A finales del régimen colonial, la población de la Capitanía General de Venezuela era de 800.000 habitantes,
de los cuales unos 200.000 eran españoles americanos o criollos y, de ellos, no más de 1.200 (0,15%), podían
ser considerados mantuanos. Es aventurado entonces asignarle a tan minúsculo grupo un régimen alimentario
dominante por sobre el resto de los integrantes de su propia clase y, menos, de todo el país. Tenían privilegios
obviamente, como también lo tenían comerciantes, banqueros, funcionarios y gente de fortuna lícita o ilícita,
quienes de alguna manera accedían a los mismos ingredientes para montar la olla. sin que eso se reflejara en
una cocina conceptual y gustativamente unificada.
Más que cocina mantuana deberíamos hablar de la manera de comer de un minúsculo grupo social
privilegiado, cuya influencia mermó a comienzos del siglo XIX cuando el cacao dejó de ser la principal
explotación agrícola y prácticamente desapareció cuando la guerra de independencia y las revueltas federales
destruyeron la economía de la naciente república.
No hay registro de recetas ni documentos que hablen de cocina mantuana en su época. ¿Por qué? Por la
sencilla razón de que las damas mantuanas no cocinaban y las mujeres que cocinaban para ellas no sabían leer
ni escribir porque eran esclavas o indígenas que seguían vagas instrucciones de sus amos y, felizmente, no
hacían mucho caso de ellas y se aferraban a lo que habían aprendido de sus ancestros. Las indígenas no
abandonaron el maíz ni la yuca ni el picante y las cocineras que llegaron de España no renunciaron a la sazón
mora que durante siete siglos dominó parte de la península ibérica.
Esta cocina de élite no se impuso sobre la cocina popular campestre de las grandes mayorías, más bien ocurrió
lo contrario, la cocina campestre se enriqueció con el aporte exógeno que llegó transformado en aceitunas,
pasas, almendras, alcaparras, vinos, especias para condimentar y conservar la comida, frituras, dulces,
repostería, etcétera.
La única referencia escrita de cocina entre los siglos XVII y XVIII llegó en libros españoles y franceses cuyas
recetas trataron de imitar las primeras amas de casa, acomodándose a ingredientes locales, añorando
componentes importados, enseñando a sus cocineras la manera de prepararlas. Muchos de esos platos que hoy
llamamos criollos parten de las recetas de esos libros europeos.
Molesta encontrar escritos donde se dice que la cocina mantuana es la “esencia de la cocina venezolana” o “es
la cocina venezolana por tradición”. ¿Cómo puede atribuirse la identidad de una cocina a un grupo de sólo
cien familias?

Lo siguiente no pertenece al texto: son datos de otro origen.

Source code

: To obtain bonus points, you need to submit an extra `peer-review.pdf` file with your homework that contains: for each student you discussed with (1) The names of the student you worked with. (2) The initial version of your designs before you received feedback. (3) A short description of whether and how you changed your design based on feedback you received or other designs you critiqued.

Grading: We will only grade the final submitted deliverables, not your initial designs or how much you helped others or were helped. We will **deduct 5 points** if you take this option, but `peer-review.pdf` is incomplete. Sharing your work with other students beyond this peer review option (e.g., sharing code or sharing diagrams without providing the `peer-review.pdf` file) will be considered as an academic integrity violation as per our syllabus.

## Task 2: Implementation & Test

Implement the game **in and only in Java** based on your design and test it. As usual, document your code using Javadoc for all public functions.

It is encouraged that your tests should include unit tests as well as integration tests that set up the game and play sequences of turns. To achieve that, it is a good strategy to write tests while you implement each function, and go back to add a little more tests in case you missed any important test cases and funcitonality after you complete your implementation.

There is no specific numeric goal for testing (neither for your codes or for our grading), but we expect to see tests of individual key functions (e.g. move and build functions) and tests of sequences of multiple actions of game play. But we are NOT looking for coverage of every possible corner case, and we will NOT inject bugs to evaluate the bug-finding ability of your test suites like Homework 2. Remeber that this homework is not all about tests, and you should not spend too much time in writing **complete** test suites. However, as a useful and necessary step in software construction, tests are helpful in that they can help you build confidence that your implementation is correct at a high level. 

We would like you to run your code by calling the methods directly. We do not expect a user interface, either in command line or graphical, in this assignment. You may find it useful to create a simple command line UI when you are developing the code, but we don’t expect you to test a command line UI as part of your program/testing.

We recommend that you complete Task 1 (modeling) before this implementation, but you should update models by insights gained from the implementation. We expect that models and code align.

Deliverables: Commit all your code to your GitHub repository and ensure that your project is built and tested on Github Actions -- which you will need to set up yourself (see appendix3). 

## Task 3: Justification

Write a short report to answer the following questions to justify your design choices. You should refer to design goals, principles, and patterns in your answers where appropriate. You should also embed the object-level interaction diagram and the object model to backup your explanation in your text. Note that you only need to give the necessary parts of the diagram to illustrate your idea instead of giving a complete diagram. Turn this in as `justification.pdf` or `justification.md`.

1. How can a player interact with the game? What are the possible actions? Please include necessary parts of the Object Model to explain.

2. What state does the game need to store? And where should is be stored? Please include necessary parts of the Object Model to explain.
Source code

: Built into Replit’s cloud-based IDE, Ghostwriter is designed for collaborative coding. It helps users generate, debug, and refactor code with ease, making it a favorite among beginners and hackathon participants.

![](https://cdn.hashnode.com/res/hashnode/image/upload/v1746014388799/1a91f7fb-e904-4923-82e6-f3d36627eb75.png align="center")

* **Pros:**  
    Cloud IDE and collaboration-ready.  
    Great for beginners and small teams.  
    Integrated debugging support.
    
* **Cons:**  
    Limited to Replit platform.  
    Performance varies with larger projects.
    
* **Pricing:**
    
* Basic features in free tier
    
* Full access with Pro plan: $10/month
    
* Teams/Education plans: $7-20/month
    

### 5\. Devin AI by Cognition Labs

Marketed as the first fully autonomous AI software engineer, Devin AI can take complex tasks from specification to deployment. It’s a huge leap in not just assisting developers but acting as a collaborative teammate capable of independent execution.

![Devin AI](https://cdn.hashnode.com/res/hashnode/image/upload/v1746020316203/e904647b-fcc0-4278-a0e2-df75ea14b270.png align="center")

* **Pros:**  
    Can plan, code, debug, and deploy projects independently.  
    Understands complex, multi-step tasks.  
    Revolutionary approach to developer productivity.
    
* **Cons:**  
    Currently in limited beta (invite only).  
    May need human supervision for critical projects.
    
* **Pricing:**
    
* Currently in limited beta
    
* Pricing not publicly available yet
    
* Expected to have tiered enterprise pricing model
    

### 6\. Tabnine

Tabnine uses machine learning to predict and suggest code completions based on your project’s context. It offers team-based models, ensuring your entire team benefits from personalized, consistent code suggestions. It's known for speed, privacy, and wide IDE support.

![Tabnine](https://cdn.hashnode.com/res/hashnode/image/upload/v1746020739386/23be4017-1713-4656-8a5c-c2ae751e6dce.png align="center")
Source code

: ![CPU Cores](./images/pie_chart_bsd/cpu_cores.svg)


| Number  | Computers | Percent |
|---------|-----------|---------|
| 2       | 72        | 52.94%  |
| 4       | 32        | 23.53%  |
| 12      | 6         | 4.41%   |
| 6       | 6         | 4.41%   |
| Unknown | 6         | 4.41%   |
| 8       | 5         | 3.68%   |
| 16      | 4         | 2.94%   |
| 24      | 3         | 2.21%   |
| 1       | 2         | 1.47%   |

Obviamente la presencia en nuestra cocina de alimentos procesados o importados procedentes
de otras culturas desempeñaron un papel de sustitución y complementariedad importante, pero atribuir a un
grupo social la representación alimentaria de todo un pueblo que originalmente eran muchos pueblos, es
simplemente una exageración. Ignorancia crasa.